Whenever a line in the data contains "installed", show that line.

Segment Start: Exercise data

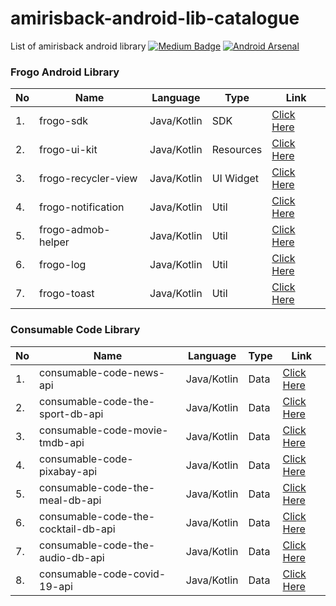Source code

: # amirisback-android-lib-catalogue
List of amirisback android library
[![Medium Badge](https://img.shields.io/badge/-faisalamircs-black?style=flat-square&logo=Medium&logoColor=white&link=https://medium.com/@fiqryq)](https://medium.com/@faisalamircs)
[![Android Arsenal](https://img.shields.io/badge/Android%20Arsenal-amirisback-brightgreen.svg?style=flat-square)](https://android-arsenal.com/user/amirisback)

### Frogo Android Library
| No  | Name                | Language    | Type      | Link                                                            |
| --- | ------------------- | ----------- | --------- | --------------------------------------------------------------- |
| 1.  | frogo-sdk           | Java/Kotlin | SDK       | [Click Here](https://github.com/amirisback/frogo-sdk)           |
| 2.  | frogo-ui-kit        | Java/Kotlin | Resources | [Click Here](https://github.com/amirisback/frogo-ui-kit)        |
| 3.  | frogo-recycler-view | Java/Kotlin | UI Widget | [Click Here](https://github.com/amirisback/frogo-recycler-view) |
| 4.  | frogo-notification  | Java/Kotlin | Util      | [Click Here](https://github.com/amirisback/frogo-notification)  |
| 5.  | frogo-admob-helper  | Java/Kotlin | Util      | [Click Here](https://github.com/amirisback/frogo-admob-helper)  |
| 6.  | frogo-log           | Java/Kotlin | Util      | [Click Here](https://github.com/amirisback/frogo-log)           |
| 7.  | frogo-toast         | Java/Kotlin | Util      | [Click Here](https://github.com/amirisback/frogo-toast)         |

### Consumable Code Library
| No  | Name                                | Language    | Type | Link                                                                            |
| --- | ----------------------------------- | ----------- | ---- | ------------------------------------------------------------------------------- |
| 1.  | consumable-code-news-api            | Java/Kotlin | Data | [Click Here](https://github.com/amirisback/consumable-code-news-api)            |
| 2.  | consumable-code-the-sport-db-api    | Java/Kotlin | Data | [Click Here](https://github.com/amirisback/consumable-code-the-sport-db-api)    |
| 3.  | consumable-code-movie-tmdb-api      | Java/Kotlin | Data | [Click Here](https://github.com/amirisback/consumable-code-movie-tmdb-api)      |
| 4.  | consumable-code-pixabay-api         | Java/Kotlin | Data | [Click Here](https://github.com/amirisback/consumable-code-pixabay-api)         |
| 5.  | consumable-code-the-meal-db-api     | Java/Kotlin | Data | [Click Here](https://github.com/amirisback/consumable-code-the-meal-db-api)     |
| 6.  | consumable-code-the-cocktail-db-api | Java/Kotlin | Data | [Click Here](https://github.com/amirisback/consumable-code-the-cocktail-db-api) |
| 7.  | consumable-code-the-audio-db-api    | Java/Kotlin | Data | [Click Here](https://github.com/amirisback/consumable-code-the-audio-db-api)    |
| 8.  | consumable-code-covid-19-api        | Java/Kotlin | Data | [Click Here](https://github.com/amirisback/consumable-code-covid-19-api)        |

Segment End: Exercise data
Segment Start: Exercise data

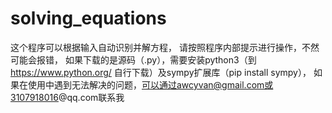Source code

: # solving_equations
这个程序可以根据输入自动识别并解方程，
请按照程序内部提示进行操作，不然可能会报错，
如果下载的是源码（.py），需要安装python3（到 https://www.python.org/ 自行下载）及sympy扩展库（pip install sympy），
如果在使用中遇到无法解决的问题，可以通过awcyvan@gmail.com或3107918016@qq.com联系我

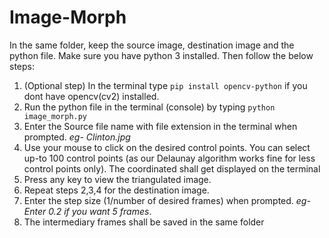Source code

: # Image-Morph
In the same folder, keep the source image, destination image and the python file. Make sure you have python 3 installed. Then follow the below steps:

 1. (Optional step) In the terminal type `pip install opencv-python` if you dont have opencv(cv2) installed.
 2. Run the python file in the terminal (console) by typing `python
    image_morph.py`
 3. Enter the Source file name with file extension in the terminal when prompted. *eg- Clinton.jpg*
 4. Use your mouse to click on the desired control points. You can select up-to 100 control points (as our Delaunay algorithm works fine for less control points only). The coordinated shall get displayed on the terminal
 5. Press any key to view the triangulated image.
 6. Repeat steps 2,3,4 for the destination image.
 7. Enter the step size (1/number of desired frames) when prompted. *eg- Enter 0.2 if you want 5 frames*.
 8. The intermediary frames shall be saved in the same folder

Segment End: Exercise data

__Task response__.
In the same folder, keep the source image, destination image and the python file. Make sure you have python 3 installed. Then follow the below steps:
 1. (Optional step) In the terminal type `pip install opencv-python` if you dont have opencv(cv2) installed.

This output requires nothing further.